A third element that Ambassador Rapp believes was essential to Nuremberg, Yugoslavia, Rwanda, and other tribunals, was extensive investigations and fact-finding missions. The evidence gathered by these inquiries, sometimes gathered while the crimes were being committed, was essential to the pursuit of international criminal justice. It is useful on the one hand for linking crimes at a low level to the powerful men at the top who keep their hands clean but orchestrate the crimes. It is also useful because it provides the “big picture”, which is important to establish the required proof of context and intent for international crimes. 
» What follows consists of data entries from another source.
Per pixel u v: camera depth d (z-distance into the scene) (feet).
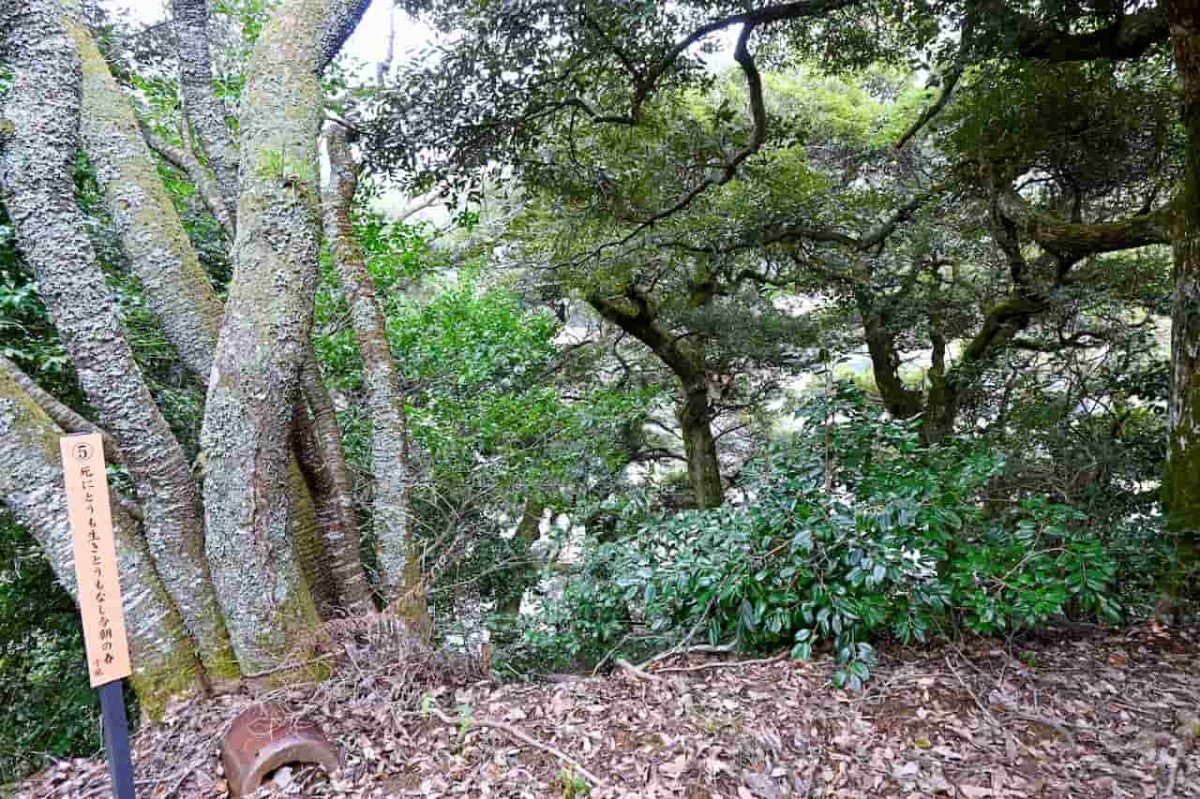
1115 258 25.32
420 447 17.65
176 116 18.22
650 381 36.52
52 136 8.80
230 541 9.45
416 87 15.30
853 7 18.75
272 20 10.59
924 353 43.57
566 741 8.62
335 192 13.14
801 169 25.76
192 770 8.13
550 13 14.19
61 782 8.70
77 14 10.89
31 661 16.34
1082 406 20.13
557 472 19.97
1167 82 19.33
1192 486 12.32
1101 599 10.21
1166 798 7.44
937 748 8.47
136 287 14.55
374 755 8.21
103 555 6.77
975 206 26.02
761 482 12.25
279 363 9.70
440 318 22.74
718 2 16.38
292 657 9.70
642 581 11.64
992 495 15.64
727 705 9.42
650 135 21.40
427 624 11.96
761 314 32.22
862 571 9.98
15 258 12.56
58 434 9.16
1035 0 17.33
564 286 28.50
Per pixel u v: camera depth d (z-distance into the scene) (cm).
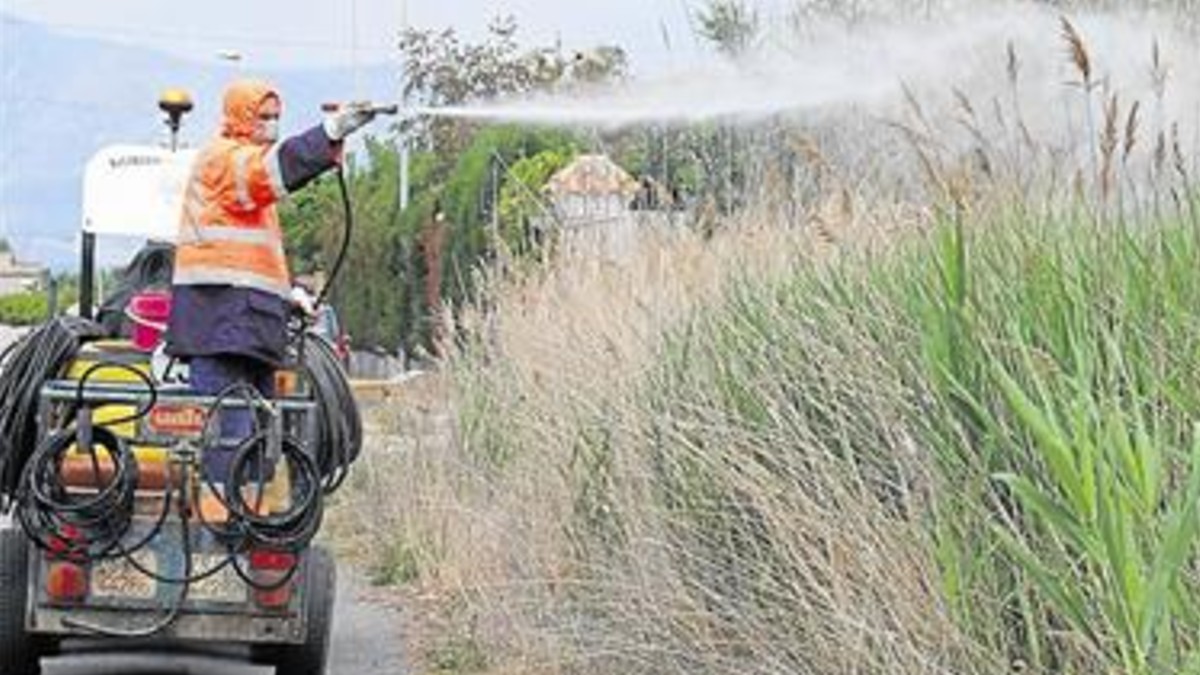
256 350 2105
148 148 2534
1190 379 1386
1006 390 1321
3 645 2156
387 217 5078
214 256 2108
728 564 1758
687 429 1805
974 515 1422
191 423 2069
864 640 1476
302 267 5119
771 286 1912
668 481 1847
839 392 1652
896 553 1462
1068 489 1223
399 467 3184
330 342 2488
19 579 2147
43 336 2117
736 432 1741
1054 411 1356
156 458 2062
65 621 2077
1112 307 1485
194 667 2434
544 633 2106
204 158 2120
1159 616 1169
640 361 2041
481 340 2884
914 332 1623
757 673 1670
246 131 2128
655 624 1817
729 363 1841
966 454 1449
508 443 2588
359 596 2909
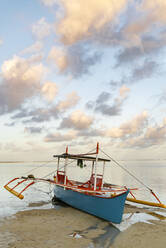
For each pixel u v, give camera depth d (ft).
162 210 41.63
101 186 46.44
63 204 47.37
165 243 25.68
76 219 35.42
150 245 25.11
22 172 174.91
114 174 155.63
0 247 23.88
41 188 73.82
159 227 31.48
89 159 46.85
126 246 24.77
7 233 28.66
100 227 31.48
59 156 48.42
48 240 26.27
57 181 50.42
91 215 37.83
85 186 50.70
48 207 44.47
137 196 57.26
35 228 30.81
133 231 29.76
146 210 41.57
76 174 157.58
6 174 148.56
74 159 49.62
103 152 41.50
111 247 24.41
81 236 27.81
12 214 38.68
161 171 195.21
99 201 36.06
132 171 200.64
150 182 95.04
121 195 32.27
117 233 28.99
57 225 32.27
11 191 48.03
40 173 160.76
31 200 52.13
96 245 24.98
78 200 41.73
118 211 32.55
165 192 64.49
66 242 25.68
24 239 26.50
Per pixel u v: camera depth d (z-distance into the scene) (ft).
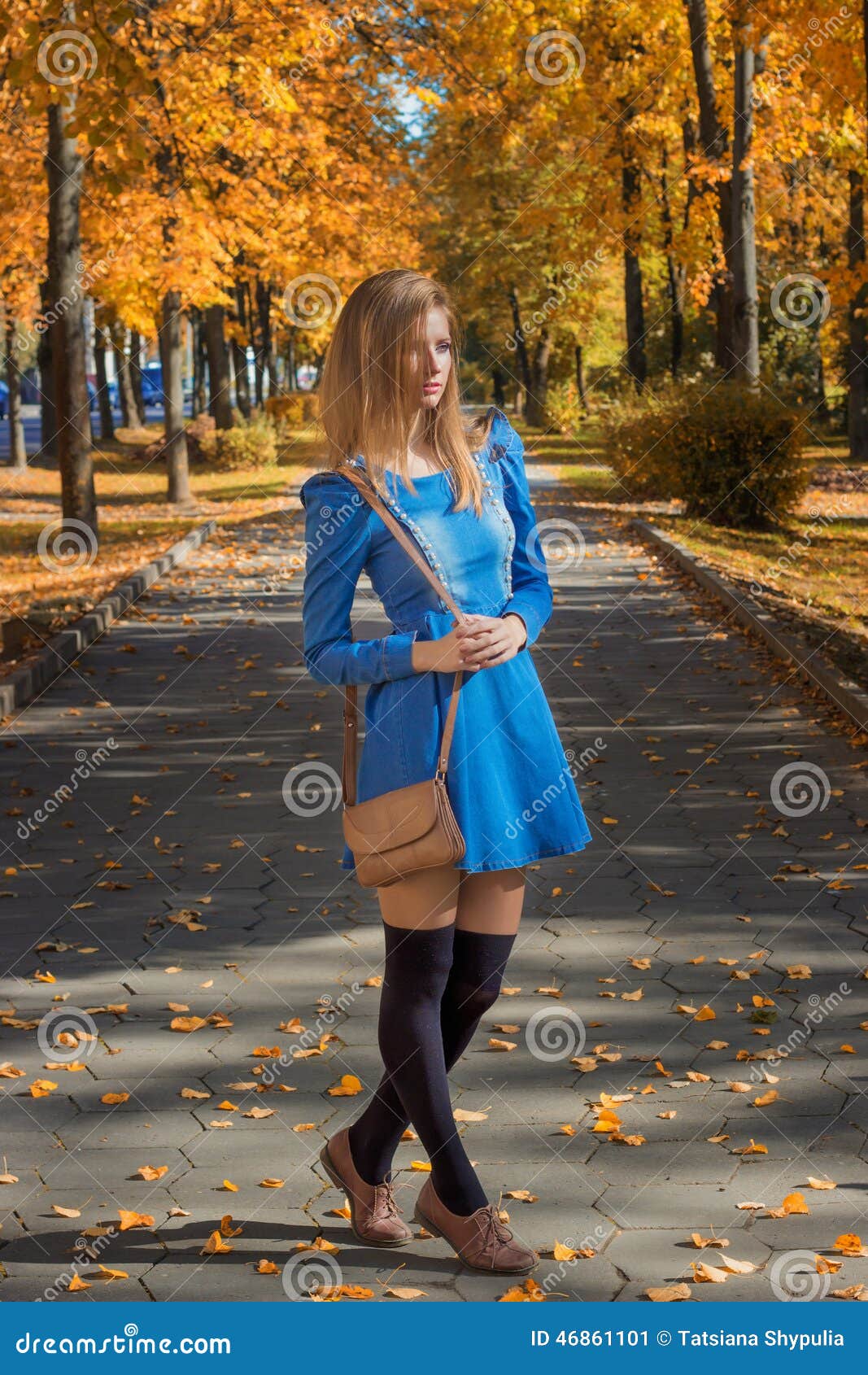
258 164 66.44
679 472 68.39
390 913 10.00
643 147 88.22
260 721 30.91
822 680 31.32
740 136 67.31
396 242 74.13
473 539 10.06
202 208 63.00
The global picture is very different in 2018: many of the tribunals have closed or are in their final stages, the International Criminal Court is on shaky ground, and gaps in justice have become more apparent. The worst crimes being committed today are in places where international courts do not have jurisdiction, and Russia and China will veto efforts to create jurisdiction. Where Russia once only used their Security Council veto strategically, Russia now uses the veto power to undermine efforts to promote human rights everywhere. China argues that atrocities by countries are internal affairs. Countries that have long respected the rule of law are moving in the other direction, and increasingly leaders are elected who demonstrate a disrespect for human rights.

So, what is positive and what is possible in this new world? For one, the United Nations Human Rights Council has taken up many causes after action is blocked in the Security Council. These efforts have been successful for Syria, South Sudan, Myanmar, and many others. There are some vast differences between “soft” human rights law and the process of prosecuting international crimes, and progress must be made in efforts to bridge these two processes. Evidence collection is still crucial, and there are too many insufficiencies in inquiries and fact-finding missions that must be corrected. However, in the absence of the support that was once there from some of the great powers, if victims take up the cause and have the evidence, it is possible to build the support on the international level.